At this point, Hawkins was interrupted by Deputy Mayor Dean Dafis who called out “Sir!” Committeewoman Nancy Adams then told Hawkins, “If you don’t mind, the name is Ms. Viveiros. As a fellow former young lady, it’s disrespectful and works against her professionalism and position in this township by calling her ‘young lady’ over and over again.”
After apologizing, Hawkins also stated that his client, upon being placed on suspension, was never given a communication saying that this was a final warning and that he faced termination upon one more incident.

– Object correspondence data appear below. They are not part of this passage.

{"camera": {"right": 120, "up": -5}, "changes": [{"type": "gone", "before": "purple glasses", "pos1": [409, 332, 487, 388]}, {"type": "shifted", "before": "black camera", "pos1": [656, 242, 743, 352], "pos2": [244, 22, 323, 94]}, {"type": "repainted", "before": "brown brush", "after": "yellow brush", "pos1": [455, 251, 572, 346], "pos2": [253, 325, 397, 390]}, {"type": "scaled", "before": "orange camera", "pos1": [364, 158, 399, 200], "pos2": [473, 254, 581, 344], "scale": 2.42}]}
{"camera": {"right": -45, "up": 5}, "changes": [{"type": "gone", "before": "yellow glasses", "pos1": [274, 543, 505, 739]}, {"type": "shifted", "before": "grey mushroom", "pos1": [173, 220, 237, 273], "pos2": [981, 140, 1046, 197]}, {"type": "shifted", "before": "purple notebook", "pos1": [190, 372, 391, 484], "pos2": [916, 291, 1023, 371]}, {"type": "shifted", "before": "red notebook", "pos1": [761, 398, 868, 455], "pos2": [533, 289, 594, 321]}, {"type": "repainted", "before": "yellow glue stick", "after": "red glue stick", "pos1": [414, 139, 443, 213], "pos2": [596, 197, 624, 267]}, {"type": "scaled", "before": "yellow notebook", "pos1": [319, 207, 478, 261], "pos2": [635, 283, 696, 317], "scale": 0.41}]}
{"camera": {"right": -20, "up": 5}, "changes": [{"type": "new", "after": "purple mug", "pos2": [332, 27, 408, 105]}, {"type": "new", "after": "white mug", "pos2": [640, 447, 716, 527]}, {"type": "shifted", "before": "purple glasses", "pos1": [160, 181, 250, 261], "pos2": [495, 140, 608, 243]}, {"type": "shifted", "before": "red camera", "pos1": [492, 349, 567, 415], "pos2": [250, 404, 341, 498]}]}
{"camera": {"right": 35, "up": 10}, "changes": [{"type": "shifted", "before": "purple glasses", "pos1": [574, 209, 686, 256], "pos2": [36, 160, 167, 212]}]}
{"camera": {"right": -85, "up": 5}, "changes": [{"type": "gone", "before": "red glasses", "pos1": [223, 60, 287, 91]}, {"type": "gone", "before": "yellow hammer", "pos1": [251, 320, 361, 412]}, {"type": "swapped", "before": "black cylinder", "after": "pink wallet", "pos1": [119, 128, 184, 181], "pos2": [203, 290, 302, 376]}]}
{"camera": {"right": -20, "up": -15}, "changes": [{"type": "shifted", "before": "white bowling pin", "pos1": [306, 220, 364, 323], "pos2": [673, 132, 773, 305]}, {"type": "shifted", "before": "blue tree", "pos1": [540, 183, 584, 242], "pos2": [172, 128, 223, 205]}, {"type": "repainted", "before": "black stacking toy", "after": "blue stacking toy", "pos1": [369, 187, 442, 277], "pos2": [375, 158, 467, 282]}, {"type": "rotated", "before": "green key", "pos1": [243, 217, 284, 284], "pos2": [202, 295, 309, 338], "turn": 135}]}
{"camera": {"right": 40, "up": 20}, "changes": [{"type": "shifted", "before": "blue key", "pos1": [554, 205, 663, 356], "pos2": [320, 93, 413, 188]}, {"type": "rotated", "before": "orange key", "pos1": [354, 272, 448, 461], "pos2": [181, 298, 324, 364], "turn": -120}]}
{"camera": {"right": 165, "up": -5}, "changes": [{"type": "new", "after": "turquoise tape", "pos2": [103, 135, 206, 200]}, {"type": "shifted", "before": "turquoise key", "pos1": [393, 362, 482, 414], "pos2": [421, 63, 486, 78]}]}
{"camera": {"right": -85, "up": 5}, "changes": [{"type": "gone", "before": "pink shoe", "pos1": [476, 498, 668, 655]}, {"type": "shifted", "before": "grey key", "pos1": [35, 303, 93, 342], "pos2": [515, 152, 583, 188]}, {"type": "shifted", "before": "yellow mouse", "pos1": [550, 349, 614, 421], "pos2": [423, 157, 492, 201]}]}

“That’s in your book, as I read it. And I’m thinking, ‘Oh my goodness, I’m having a ball because everything she’s laid out is wrong,’” Hawkins said. “I’m suggesting to you folks, if you do not ask the questions of her that I know I have in my mind that I would want to have asked of me before I could just blithely go and do what she wants to do, that would be further credence to what I believe strongly was her game plan all along. Because I don’t know how she would be able to get this matter up before this board today after she never requested my client to be appointed on the last meeting when every other director was appointed. You folks, of course, just wouldn’t know that my client was the only one that was not appointed. What I’m saying is, I’m having a ball.”
After Hawkins finished speaking, the Township Committee members voted 5-0 to terminate Bell’s employment and then voted 5-0 to post an advertisement for a new DPW director.